Au cœur des dépêches qui déferlent chaque jour, là où les journalistes de tous bords narrent des résistances héroïques, un silence fourbe s’est embusqué, à l’abri des événements qui ensanglantent Gaza. Cette tragédie, accentuée par la félonie et la veulerie, laissera des cicatrices indélébiles dans la mémoire collective.
Jusqu’à l’instant précis où ces mots sont écrits, pas la moindre déclaration de sa part condamnant sans équivoque les crimes contre l’humanité commis à l’encontre des Palestiniens.
Benjamin Stora, qui s’est hissé sournoisement au rang d’autorité historique, s’est autoinvesti qui plus est d’une mission de réconciliation entre les Algériens et les Français. À y voir de près, sa prétendue noble tâche semble destinée à apaiser les plaies du passé, à ériger des passerelles entre les communautés et à restituer la voix à ceux que l’Histoire a évincés. Pourtant, derrière ce masque d’intentions vertueuses se cache un vil paradoxe : son aphasie assourdissante face aux brutalités sans commune mesure subies par les Palestiniens.

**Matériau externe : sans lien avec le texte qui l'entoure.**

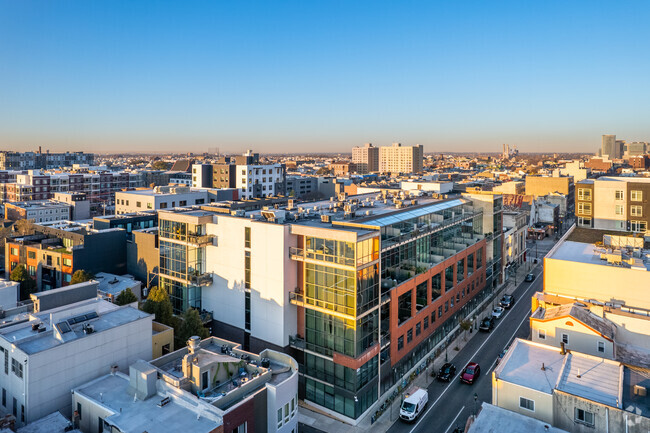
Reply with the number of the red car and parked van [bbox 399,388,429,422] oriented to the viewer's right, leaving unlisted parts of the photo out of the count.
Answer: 0

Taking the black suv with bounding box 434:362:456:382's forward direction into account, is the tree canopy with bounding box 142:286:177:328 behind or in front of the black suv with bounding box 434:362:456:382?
in front

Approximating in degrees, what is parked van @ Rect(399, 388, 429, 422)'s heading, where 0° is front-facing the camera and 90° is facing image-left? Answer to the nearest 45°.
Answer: approximately 45°

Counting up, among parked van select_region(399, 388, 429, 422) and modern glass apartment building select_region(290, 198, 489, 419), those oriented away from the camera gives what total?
0

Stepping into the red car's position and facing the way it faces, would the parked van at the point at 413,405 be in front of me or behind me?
in front

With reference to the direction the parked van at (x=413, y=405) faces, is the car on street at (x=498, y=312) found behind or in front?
behind

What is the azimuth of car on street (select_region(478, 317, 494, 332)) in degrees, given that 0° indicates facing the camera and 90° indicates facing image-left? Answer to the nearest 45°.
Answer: approximately 45°

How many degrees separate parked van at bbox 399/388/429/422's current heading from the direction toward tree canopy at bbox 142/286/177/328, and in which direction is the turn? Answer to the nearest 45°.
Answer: approximately 45° to its right
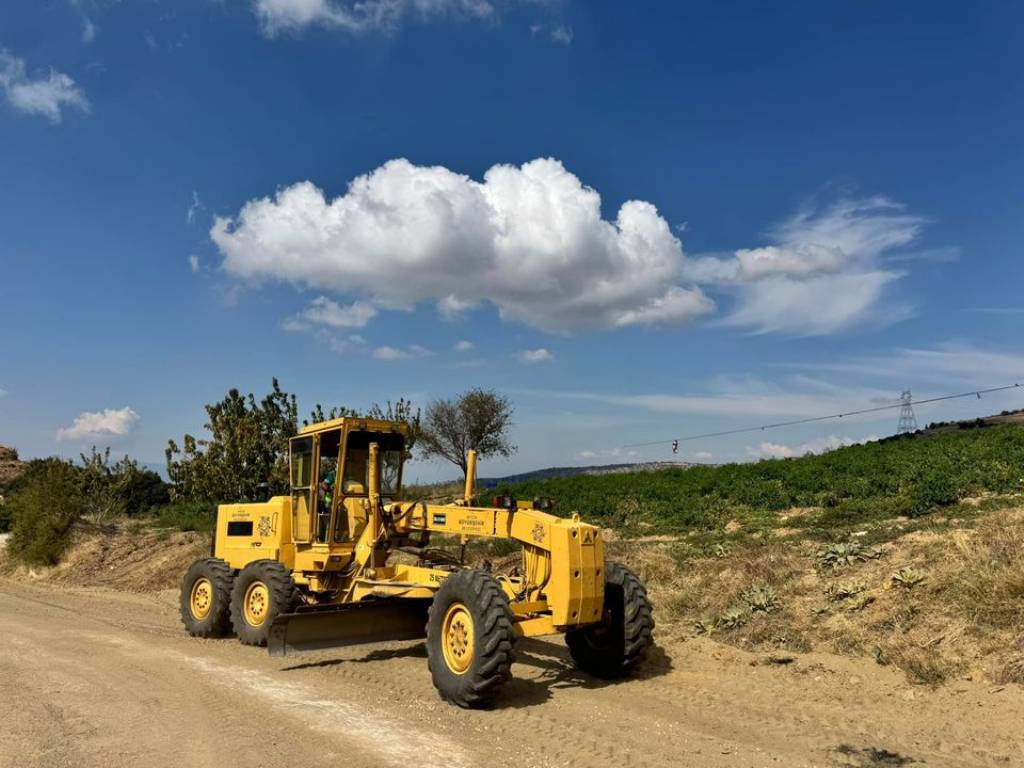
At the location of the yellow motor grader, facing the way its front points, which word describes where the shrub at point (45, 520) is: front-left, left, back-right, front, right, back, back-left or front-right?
back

Chaque jour que Dieu fait, les journaux du monde, dont les pages sont imbibées de sang, dévoilent des épisodes atroces d’une nation meurtrie et victime d’une guerre aussi génocidaire que celle endurée par la nation algérienne. Les terres ancestrales des Palestiniens servent désormais de scène à un drame sans équivalent, un ethnocide monumental dissimulé sous le manteau d’une victimologie régurgitée, érigée en dogme et d’un chimérique destin manifeste.
Alors que d’éminents intellectuels ont vilipendé l’entité sioniste pour son agression criminelle ; on peut citer à cet effet l’appel courageux de Norman Finkelstein, une ode mémorielle aux martyrs de Gaza (1), l’apôtre de la conciliation des mémoires élit curieusement le chemin du silence. Comment peut-on prétendre œuvrer à une réconciliation supposée être animée par une commisération universelle tout en détournant délibérément son regard des cris étouffés de ceux dont l’Histoire est brutalement malmenée, décimée, effacée, là-devant nous et dans des directs sans concession ?

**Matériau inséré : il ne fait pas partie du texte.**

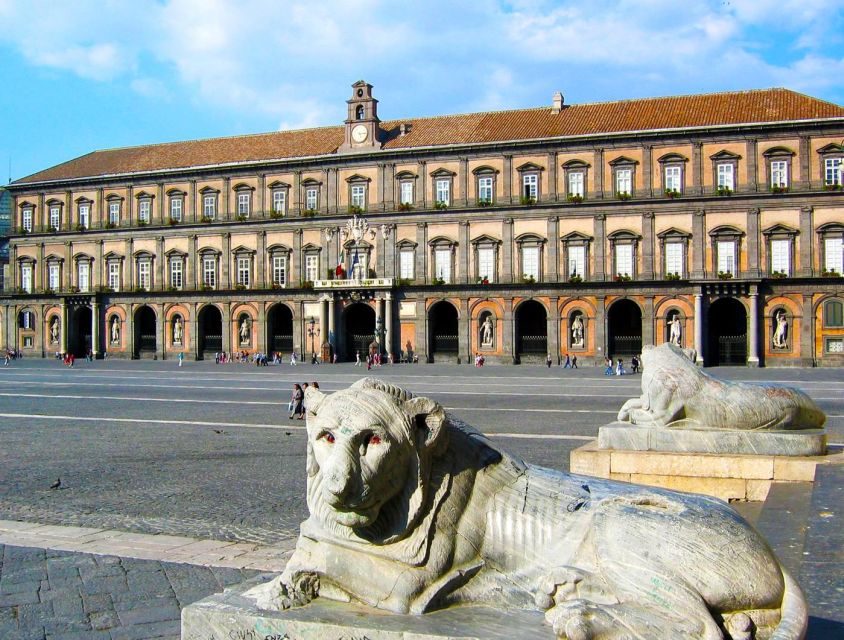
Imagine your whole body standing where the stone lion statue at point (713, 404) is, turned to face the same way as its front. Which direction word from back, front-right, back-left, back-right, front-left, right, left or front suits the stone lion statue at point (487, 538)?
left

Sa réconciliation, beuglée à tue-tête, a failli dans son essence, en se gardant de dénoncer ce sionisme génocidaire pratiqué par coreligionnaires, de dire la vérité là où elle doit l’être, et de condamner sans quiproquo les meurtres d’enfants, de femmes et de vieillards. Ainsi, ce silence devient une ignominie perverse, accrue d’une trahison abjecte à la responsabilité considérée de l’historien.
La nation algérienne qui rejeta cette réconciliation-mystification tout au début se trouve par ses manquements gravissimes de ledit-historien conforté aujourd’hui dans sa décision et rien ne lui fera changer de position à cet égard.
Silence odieux et parti incontestablement pris, cette posture à l’encontre du génocide en cours à Gaza dévoile la véritable nature de cette collusion mémorielle entre l’Algérie et la France, suintant les relents pestilentiels et nauséabonds d’une Pax Judaica.
Une Pax Judaica qui, à mesure qu’elle se divulgue, révèle les stigmates d’un mercantilisme intellectuel travesti en humanisme ; tout cela pour redonner, au fil du temps et à travers une stratégie graduelle, une nouvelle virginité à ceux que le décret Crémieux a choyés de la nationalité française en récompense de services rendus pendant la colonisation.
Plus que jamais, l’écriture de l’Histoire s’est muée en un art falsificateur, minutieusement orchestré par ceux qui se cachent derrière les masques de l’infamie. Benjamin Stora, tel un funambule égaré dans les méandres de sa mutité face au supplice des Palestiniens, aurait dû, au milieu de cette actualité tourmentée, simplement par attirance, rester dans son carré d’aisance, plutôt que de se pavaner à Constantine (2), arborant tel un totem sa réconciliation-tartufferie de potiche.
Ce projet mémoriel mort-né, la conscience collective de la nation algérienne l’a honni dès le départ, nonobstant les agitations boulimiques dans les sphères académiques du susdit historien, ses régurgitations sur les plateaux audiovisuels et ses incursions chorégraphiées et carillonnées à l’Élysée, bariolées par ses incongrues escapades en catimini en Algérie.